EXTRAIT À LIRE:
-*-*-
En déplacement en Nouvelle-Calédonie avec une délégation de députés, Jean Terlier n’a pas esquivé les sujets qui fâchent. Justice saturée, sécurité fragilisée, parole de l’État scrutée de près : l’élu du Tarn, membre de la commission des Lois et fin connaisseur des dossiers régaliens, dresse un constat sans détour après sa visite du centre pénitentiaire du Camp-Est et ses échanges avec les forces de l’ordre. Une parole directe, loin de la langue de bois, qui engage clairement l’État.
Le Camp-Est, quand les murs parlent plus fort que les statistiques
Les chiffres sont connus, mais la réalité du terrain frappe autrement.
C’est plus de 140 % d’occupation au centre pénitentiaire de Nouméa.
Matelas au sol, cellules surchargées, établissement vétuste malgré des rénovations post-émeutes : la situation est désormais structurelle. Et surtout, aggravée par l’insularité.
Ici, on ne peut pas transférer des détenus dans l’établissement voisin, comme en métropole. Cette contrainte rend la surpopulation encore plus critique.
Nouvelle prison : une promesse d’État qui engage la République
Pour le député, la question n’est plus de savoir s’il faut construire, mais quand et comment. Le projet d’un nouveau centre pénitentiaire à Nouméa figure dans le plan national de création de places de prison porté par la loi de programmation justice.
Quand un garde des Sceaux annonce un nouvel établissement, la parole de l’État a une valeur. Et ici, elle est attendue.
Selon lui, les besoins dépassent désormais les capacités actuelles, avec un objectif clairement affiché : un établissement dimensionné à plus de 500 places pour répondre durablement à la réalité calédonienne.
Gérer l’urgence sans renoncer au long terme
Construire une prison de grande capacité prend du temps — parfois près de dix ans. Face à l’urgence, des solutions intermédiaires sont sur la table.
Des centres pénitentiaires modulaires peuvent permettre, en deux ou trois ans, de desserrer l’étau.
L’idée est simple : soulager immédiatement le Camp-Est, améliorer les conditions de détention et de travail des surveillants, sans renoncer au projet structurant d’un établissement moderne, pérenne et adapté au territoire.
Sécurité : maintenir la présence de l’État, sans ambiguïté
Justice et sécurité avancent de pair. Marqué par les échanges avec les gendarmes et les habitants, Jean Terlier se veut catégorique.
-*-*-
ENTRÉES FOURNIES:
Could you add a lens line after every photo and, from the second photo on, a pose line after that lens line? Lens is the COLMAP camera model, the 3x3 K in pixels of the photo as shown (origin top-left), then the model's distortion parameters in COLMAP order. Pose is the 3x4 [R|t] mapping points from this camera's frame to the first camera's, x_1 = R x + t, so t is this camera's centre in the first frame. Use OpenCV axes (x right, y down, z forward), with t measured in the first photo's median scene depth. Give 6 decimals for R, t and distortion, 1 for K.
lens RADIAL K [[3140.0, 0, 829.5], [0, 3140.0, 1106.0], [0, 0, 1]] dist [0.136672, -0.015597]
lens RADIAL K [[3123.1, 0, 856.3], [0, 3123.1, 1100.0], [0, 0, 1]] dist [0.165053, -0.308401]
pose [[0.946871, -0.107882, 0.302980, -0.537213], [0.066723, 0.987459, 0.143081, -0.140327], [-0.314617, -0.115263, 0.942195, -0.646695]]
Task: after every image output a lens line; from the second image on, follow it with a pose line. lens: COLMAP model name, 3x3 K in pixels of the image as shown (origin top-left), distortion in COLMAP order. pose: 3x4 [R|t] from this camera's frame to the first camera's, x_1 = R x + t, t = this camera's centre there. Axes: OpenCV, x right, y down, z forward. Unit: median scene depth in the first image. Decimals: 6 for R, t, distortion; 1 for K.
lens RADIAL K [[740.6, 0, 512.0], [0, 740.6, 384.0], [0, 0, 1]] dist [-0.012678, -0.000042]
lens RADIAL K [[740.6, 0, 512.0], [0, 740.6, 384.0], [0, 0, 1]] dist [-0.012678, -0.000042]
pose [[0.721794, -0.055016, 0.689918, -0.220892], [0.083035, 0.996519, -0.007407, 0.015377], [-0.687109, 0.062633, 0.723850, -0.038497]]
-*-*-
Répondez à ces questions sur le texte consacré au Camp-Est :
1. Quel est le taux d'occupation du centre pénitentiaire de Nouméa ?
2. À combien de places le nouvel établissement doit-il être dimensionné ?
3. En combien de temps des centres pénitentiaires modulaires peuvent-ils desserrer l'étau ?
Les entrées proviennent d'une autre source que le texte.

RÉSULTAT DE L'EXERCICE:
1. Plus de 140 %.
2. Plus de 500 places.
3. En deux ou trois ans.